From the restart it was a tense affair, the Brits slightly out of position, but a massive turn from Evans to move them up, before swinging Barker in to finish the job saw them cross the line third and secure the World title.
The crowd, who had been treated to a memorable session, loved it, and so did Evans, as she said:
“It’s a bit surreal. You come into it, and you know you’re in a good place, albeit I had a training crash last week, but apart from that I knew I was in a good place, and if we get the luck on the day we can do this. So it’s really nice that it came together and we came away World Champions!
“Racing the World Championships in itself is special. So to do it in front of a home crowd, in the velodrome I learnt to ride on, and so many people up in the stands cheering you on, it’s incredible.”
Asked if it takes the pressure off her Points Race World title defence tomorrow, she added:
“Yes and no! Obviously this is going to have taken quite a chunk out of me, so I’m not going into tomorrow fresh, but I also know that I’m in a good place physically and had a lot of fun racing tonight – it was carnage but I really enjoyed it. So, I just want to go out and have fun tomorrow and if I can defend it then brilliant, but if not I’m going to give it a good go.”
Jack Carlin put the icing on the cake of what can only be described as a magic Monday, getting the better of his nemesis Mateusz Rudyk of Poland, to clinch sprint bronze.

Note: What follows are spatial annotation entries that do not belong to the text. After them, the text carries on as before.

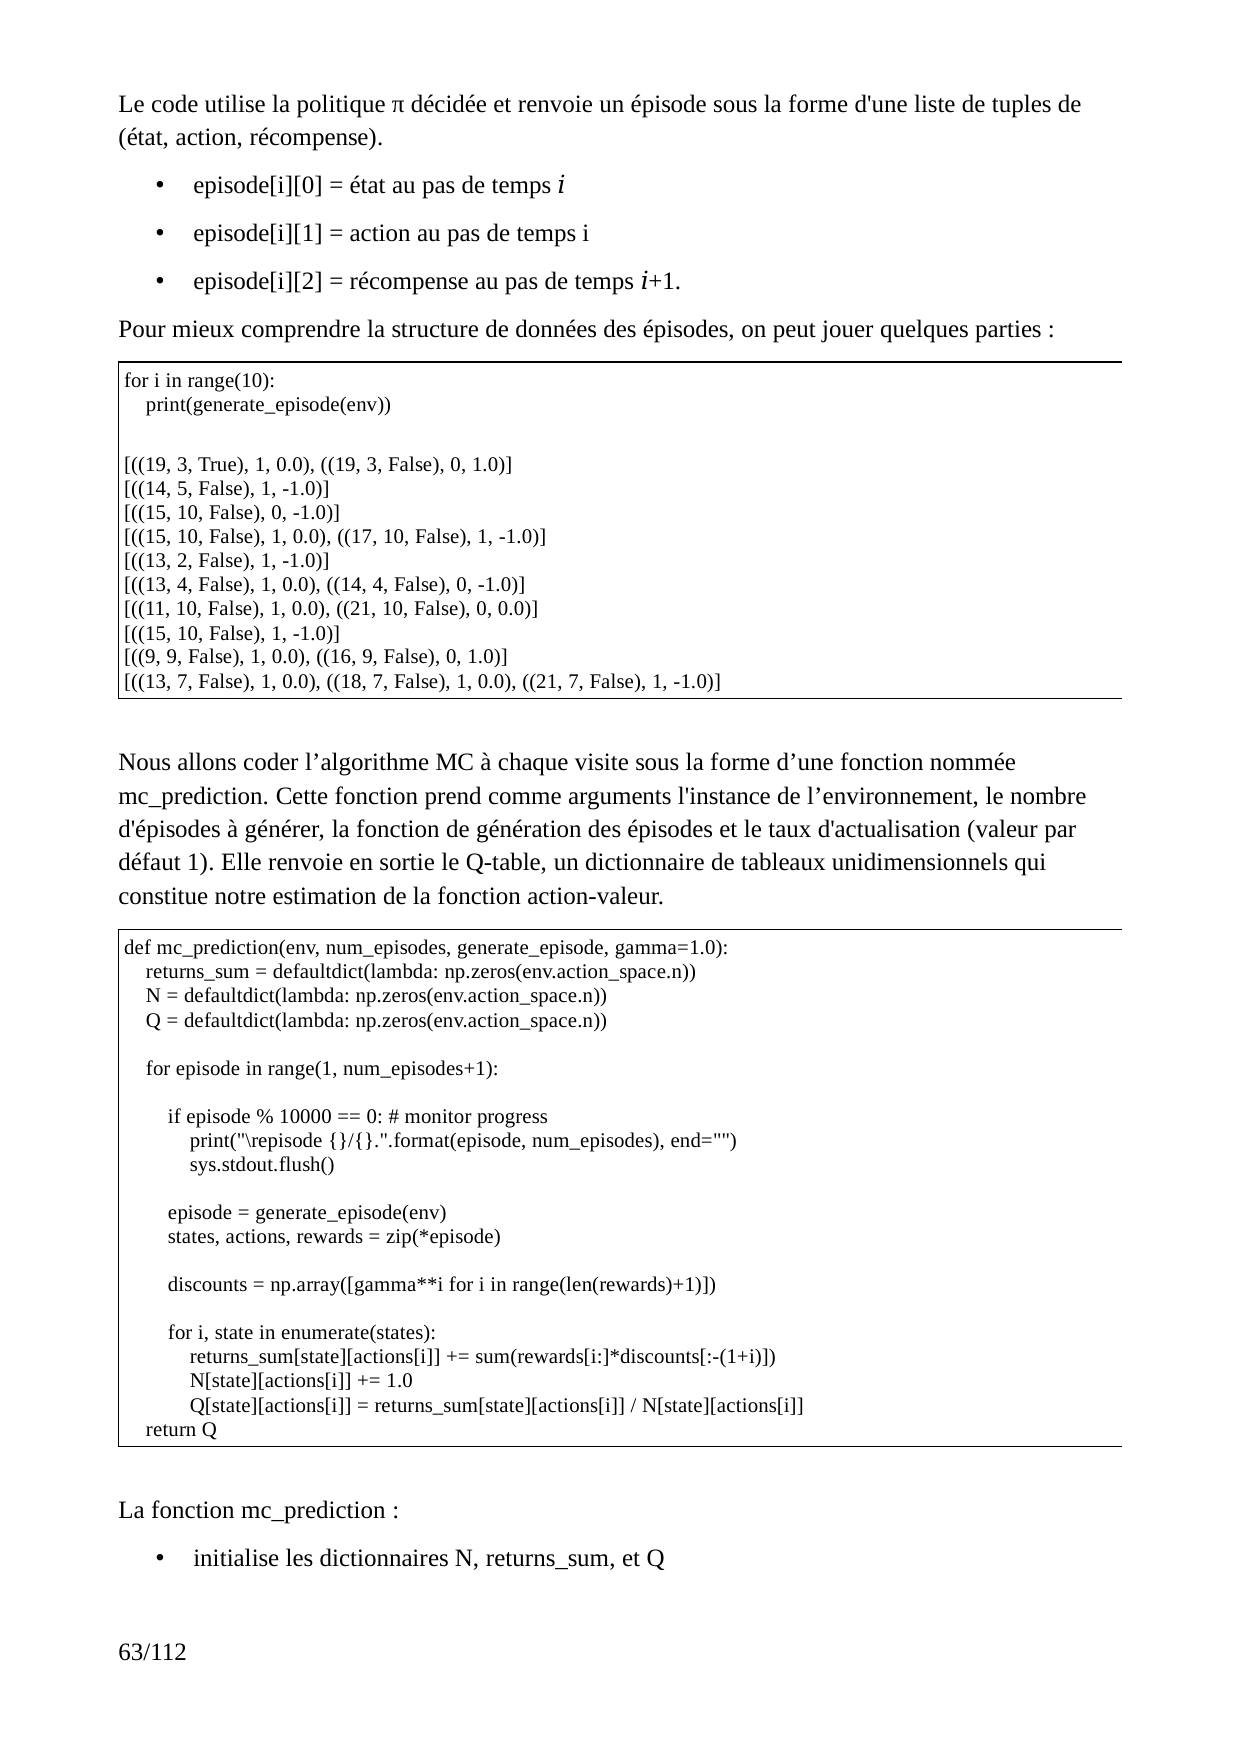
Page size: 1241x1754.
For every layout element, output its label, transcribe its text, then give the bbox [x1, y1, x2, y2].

list initialise les dictionnaires N, returns_sum, et Q [156, 1543, 1122, 1572]
list episode[i][0] = état au pas de temps 𝑖 [156, 170, 1122, 199]
text La fonction mc_prediction : [118, 1495, 1122, 1524]
table_cell [((19, 3, True), 1, 0.0), ((19, 3, False), 0, 1.0)] [((14, 5, False), 1, -1.0)] [((15, 10, False), 0, -1.0)] [((15, 10, False), 1, 0.0), ((17, 10, False), 1, -1.0)] [((13, 2, False), 1, -1.0)] [((13, 4, False), 1, 0.0), ((14, 4, False), 0, -1.0)] [((11, 10, False), 1, 0.0), ((21, 10, False), 0, 0.0)] [((15, 10, False), 1, -1.0)] [((9, 9, False), 1, 0.0), ((16, 9, False), 0, 1.0)] [((13, 7, False), 1, 0.0), ((18, 7, False), 1, 0.0), ((21, 7, False), 1, -1.0)] [119, 422, 1122, 698]
text Le code utilise la politique π décidée et renvoie un épisode sous la forme d'une liste de tuples de (état, action, récompense). [118, 88, 1122, 151]
table_header def mc_prediction(env, num_episodes, generate_episode, gamma=1.0): returns_sum = defaultdict(lambda: np.zeros(env.action_space.n)) N = defaultdict(lambda: np.zeros(env.action_space.n)) Q = defaultdict(lambda: np.zeros(env.action_space.n)) for episode in range(1, num_episodes+1): if episode % 10000 == 0: # monitor progress print("\repisode {}/{}.".format(episode, num_episodes), end="") sys.stdout.flush() episode = generate_episode(env) states, actions, rewards = zip(*episode) discounts = np.array([gamma**i for i in range(len(rewards)+1)]) for i, state in enumerate(states): returns_sum[state][actions[i]] += sum(rewards[i:]*discounts[:-(1+i)]) N[state][actions[i]] += 1.0 Q[state][actions[i]] = returns_sum[state][actions[i]] / N[state][actions[i]] return Q [119, 930, 1122, 1446]
text Nous allons coder l’algorithme MC à chaque visite sous la forme d’une fonction nommée mc_prediction. Cette fonction prend comme arguments l'instance de l’environnement, le nombre d'épisodes à générer, la fonction de génération des épisodes et le taux d'actualisation (valeur par défaut 1). Elle renvoie en sortie le Q-table, un dictionnaire de tableaux unidimensionnels qui constitue notre estimation de la fonction action-valeur. [118, 747, 1122, 909]
table_header for i in range(10): print(generate_episode(env)) [119, 363, 1122, 422]
list episode[i][2] = récompense au pas de temps 𝑖+1. [156, 266, 1122, 295]
list episode[i][1] = action au pas de temps i [156, 218, 1122, 247]
text Pour mieux comprendre la structure de données des épisodes, on peut jouer quelques parties : [118, 313, 1122, 343]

Looking good in qualifying yesterday, he drew the seemingly unassailable Harrie Lavreysen in the semi-finals, and despite a brilliant second ride, came up just short, meaning it was a battle for bronze that he must face.
In the first match up Carlin was tactically perfect, holding the front as the pace wound up, before forcing his opponent the long way round the track, diving down to the black line with 200 to go and holding him off.
That set up two chances at a medal, and Carlin wasn’t going to mess about. Coming from the back this time, he rushed the gap down the backstraight to get onto Rudyk’s shoulder, before an almighty tussle round the bend and down the home straight.
Then came the throw of his life to take it on the line – when it flashed up on the scoreboard the crowd went wild and the Paisley man soaked up the adoration, arms aloft.
Reflecting afterwards in typically honest fashion, Carlin said:
“Am I disappointed – yes – I still want to win in front of my home crowd, but I’ve still got that opportunity in the Keirin now and I’m really confident after that. I’m proud of what I did tonight – I think if it wasn’t here I’d be a bit disappointed, but because it’s Glasgow, they were all celebrating and jumping with joy. I’ve loved every second of racing here so far and it’s been one of the best experiences of my cycling career and I hope I can replicate it in the next couple of days.”
Scottish riders have now won 12 medals at these World Championships so far, with plenty more opportunities to come, starting with Fachie and Evans tomorrow, whilst Mark Stewart joins the ‘super worlds’ party in the Madison and Anna Shackley goes in the Mixed TTT around Glasgow city centre.